Among people having the most common type of stroke—one caused by a blood vessel blockage—those with dementia appear less likely than others to receive an advanced clot removal treatment, a large new study reports.
The treatment, called mechanical thrombectomy, uses a device to remove a clot from a large vessel to restore blood flow to the brain. Mechanical thrombectomy has a “significant absolute benefit” for stroke patients with a large vessel blockage, especially when used within six hours of symptom onset, research has shown.
In the new study, acute ischemic strokes—those caused by a blockage of blood flow to the brain—tended to be more disabling in the group with dementia. Yet just 3.4% of those patients were treated with mechanical thrombectomy, compared with 6% of those without dementia, researchers found. The procedure has a six-hour recommended time window, though treatment sometimes can be given up to 24 hours after the start of symptoms.

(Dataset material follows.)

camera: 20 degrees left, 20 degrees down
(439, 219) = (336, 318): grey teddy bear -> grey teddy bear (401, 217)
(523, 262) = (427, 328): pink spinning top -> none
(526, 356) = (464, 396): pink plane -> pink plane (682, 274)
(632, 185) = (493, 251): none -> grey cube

The study found no difference between the two groups in the use of intravenous clot-busting drugs, which can be given up 4.5 hours after symptoms begin. The findings were published Wednesday in the American Heart Association journal Stroke: Vascular and Interventional Neurology.
“The main takeaway point from this is that patients with dementia present with a higher stroke severity at onset. However, the number of thrombectomies were lower for that patient population,” said the study’s lead author, Dr. Hamidreza Saber, neuro-interventional fellow at the University of California, Los Angeles, David Geffen School of Medicine.
About 1 in 10 people having a clot-caused stroke also have dementia, according to a recent scientific statement from the American Heart Association/American Stroke Association. That statement describes “treatment dilemmas” for stroke teams lacking adequate research data to guide them in caring for people who had dementia or a disability before the stroke.
Treatment teams might also fear mechanical thrombectomy could cause a brain hemorrhage in stroke patients with dementia. In the study, people with dementia who were treated with mechanical thrombectomy were more likely to develop intracranial hemorrhage, or bleeding within the skull (including in the brain). But other blood vessel changes caused by dementia could account for that increased risk, the study noted.
The research looked at nearly 180,000 hospital admissions for acute ischemic stroke from October 2016 through December 2017. Saber said the study is one of the first nationwide to examine hospital admissions for acute ischemic stroke in people with and without dementia.
Limitations include the fact that the admissions data did not identify which patients were eligible for mechanical thrombectomy and how much time had passed between the onset of stroke symptoms and hospital care.
Dementia in people who received mechanical thrombectomy did not appear to increase the odds of dying in the hospital, nor did it decrease the chances of a favorable outcome at hospital discharge, the researchers found, after accounting for relevant factors including stroke severity, age and medical history.
“This study shows that dementia patients are getting excluded from thrombectomy treatment at a higher rate, although their outcomes from that treatment are not necessarily poorer,” Saber said.
“This is a very exciting paper and an eye-opener,” said Dr. Gillian Gordon Perue, assistant professor of clinical neurology at the University of Miami in Florida. Using comprehensive, insurance-based data on inpatient care, the research is a “first snapshot of a moment in time” of ischemic stroke treatment in U.S. hospitals for people with and without dementia, she said. “This is an area where we need more data.”
Gordon Perue, who was not involved in the new study, co-authored the recent scientific statement on stroke treatment in people with dementia. She said the new study highlights existing disparities in timeliness and appropriateness of stroke treatment in people with dementia.
Because stroke patients with dementia have largely been excluded from randomized controlled trials studying treatments that restore blood flow, “we don’t know what happens to these patients three months later,” Perue said. “Going forward, clinical trials need to include patients with dementia so we can see long-term outcomes.”
As the U.S. population ages, the number of people with cognitive disorders is expected to grow. Saber said the next steps toward improving care for these people include using better tools to assess dementia and producing more data specific to people with the condition, such as markers that could predict how those undergoing blood flow-restoring therapies will fare.